Instructions to follow:
Would you return, word for word, the lines of the data below from the line with "nose: (175, 185)" through the line with "right eye: (7, 197)", and no others?
START Input material
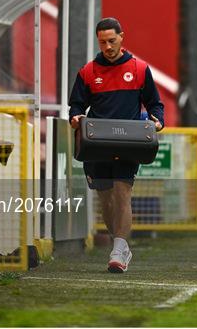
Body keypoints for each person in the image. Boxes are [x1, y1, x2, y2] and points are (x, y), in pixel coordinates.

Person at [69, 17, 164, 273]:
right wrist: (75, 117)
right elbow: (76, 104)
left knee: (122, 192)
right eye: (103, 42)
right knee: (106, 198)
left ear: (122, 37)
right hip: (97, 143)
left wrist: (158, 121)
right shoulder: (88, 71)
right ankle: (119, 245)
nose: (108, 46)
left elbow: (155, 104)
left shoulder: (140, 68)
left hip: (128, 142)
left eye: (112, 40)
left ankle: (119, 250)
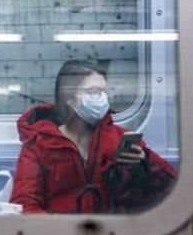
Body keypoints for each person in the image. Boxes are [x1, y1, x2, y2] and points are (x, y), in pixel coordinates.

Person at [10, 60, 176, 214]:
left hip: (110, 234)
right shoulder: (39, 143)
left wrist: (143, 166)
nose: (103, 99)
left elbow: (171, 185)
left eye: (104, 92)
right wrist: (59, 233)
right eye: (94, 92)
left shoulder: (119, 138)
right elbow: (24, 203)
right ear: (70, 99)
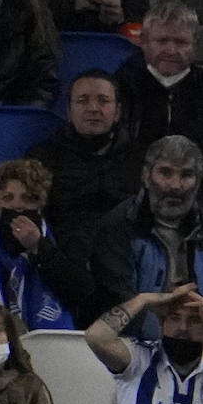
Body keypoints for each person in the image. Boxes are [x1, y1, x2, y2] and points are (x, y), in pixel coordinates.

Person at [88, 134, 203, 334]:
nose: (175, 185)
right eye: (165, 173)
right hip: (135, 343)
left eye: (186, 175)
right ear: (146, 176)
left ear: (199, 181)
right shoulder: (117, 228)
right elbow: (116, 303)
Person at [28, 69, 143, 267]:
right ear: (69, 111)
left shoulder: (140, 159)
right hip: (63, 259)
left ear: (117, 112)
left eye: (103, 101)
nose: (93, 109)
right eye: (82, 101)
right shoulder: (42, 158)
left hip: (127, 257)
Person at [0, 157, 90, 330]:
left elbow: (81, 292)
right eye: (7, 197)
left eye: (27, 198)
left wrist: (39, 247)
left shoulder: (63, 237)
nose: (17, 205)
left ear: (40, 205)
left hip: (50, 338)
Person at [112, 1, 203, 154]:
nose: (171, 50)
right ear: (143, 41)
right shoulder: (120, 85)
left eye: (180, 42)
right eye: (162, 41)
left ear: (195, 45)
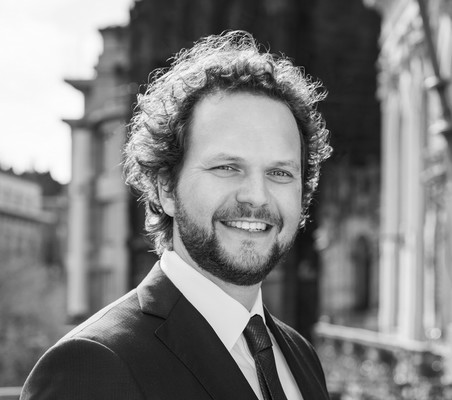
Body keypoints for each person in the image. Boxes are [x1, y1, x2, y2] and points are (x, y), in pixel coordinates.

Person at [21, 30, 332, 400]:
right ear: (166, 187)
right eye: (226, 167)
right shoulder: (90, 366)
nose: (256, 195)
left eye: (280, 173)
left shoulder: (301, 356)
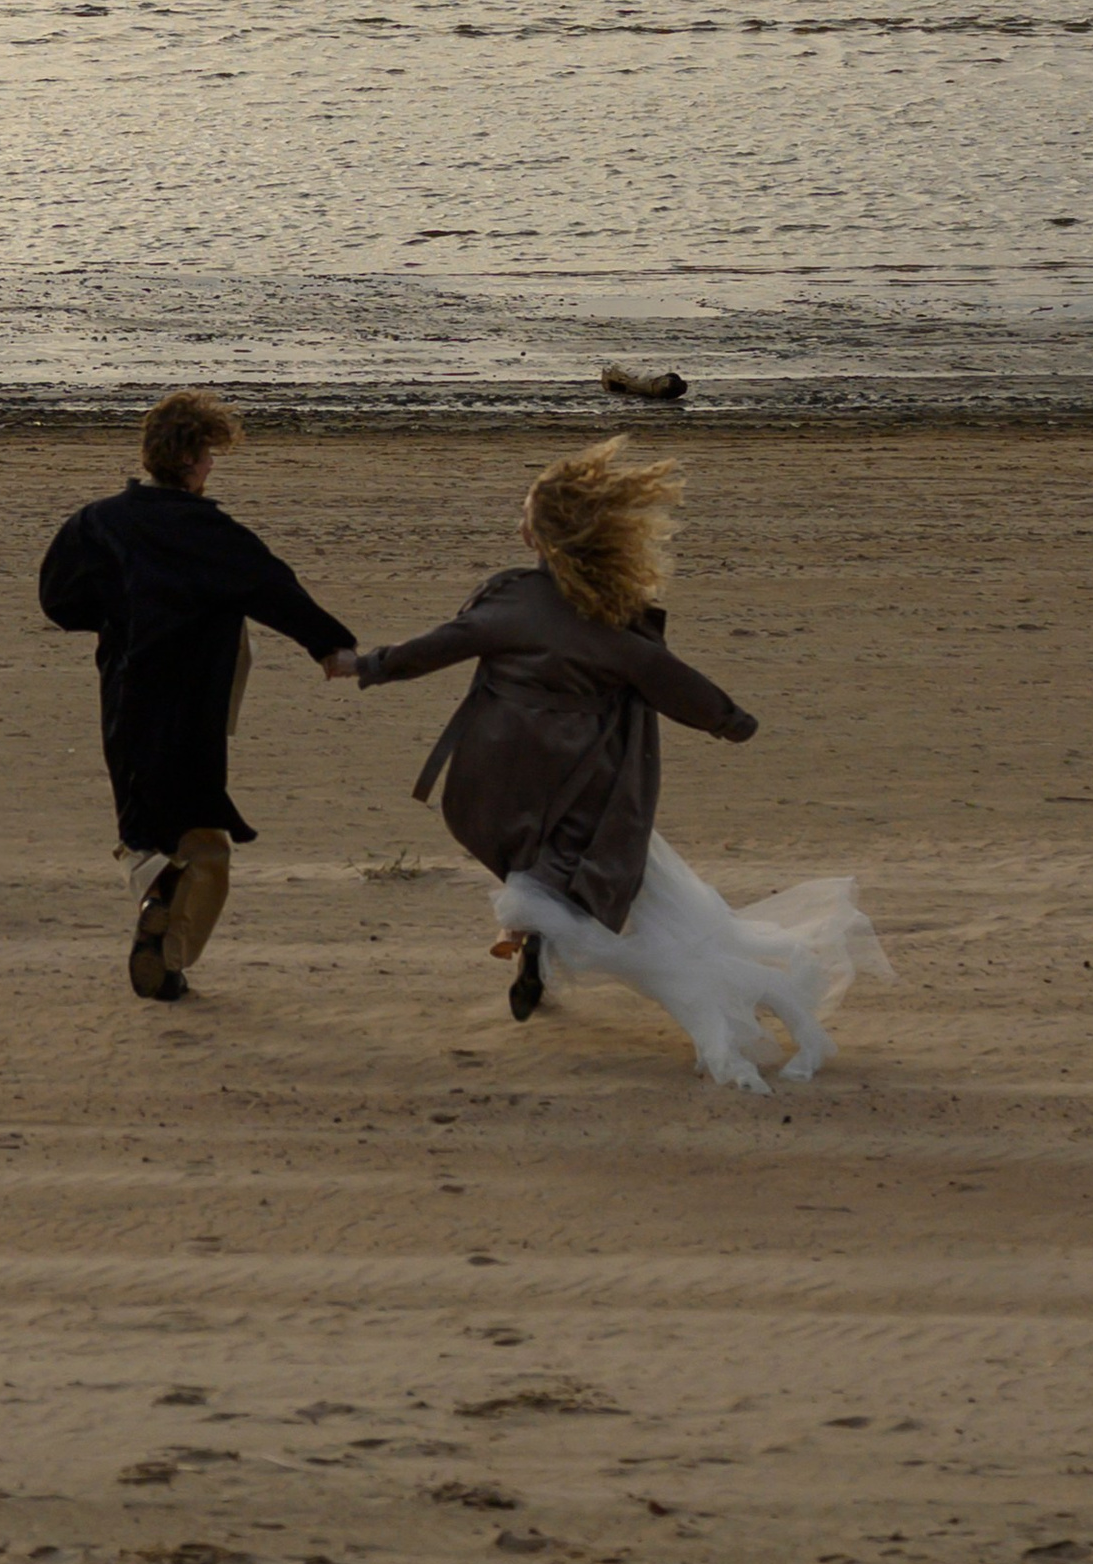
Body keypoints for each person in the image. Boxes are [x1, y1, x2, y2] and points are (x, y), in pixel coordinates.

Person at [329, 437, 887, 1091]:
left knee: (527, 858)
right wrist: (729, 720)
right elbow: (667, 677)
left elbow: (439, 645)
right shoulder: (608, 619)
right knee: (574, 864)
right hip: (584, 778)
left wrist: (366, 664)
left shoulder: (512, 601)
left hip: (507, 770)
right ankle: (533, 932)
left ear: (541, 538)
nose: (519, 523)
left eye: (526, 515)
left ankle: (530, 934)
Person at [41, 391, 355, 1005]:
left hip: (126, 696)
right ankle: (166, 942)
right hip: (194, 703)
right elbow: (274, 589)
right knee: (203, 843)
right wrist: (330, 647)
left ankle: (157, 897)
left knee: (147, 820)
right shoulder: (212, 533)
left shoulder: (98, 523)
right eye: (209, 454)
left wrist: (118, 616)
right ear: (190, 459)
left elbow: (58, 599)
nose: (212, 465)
END Input material
Solution to this exercise:
nose: (175, 185)
right eye: (165, 173)
right hip: (135, 343)
left eye: (186, 175)
right ear: (146, 176)
left ear: (199, 181)
right shoulder: (117, 228)
right elbow: (116, 303)
Person at [28, 69, 143, 267]:
right ear: (69, 111)
left shoulder: (140, 159)
right hip: (63, 259)
left ear: (117, 112)
left eye: (103, 101)
nose: (93, 109)
right eye: (82, 101)
right shoulder: (42, 158)
left hip: (127, 257)
Person at [0, 157, 90, 330]:
left elbow: (81, 292)
right eye: (7, 197)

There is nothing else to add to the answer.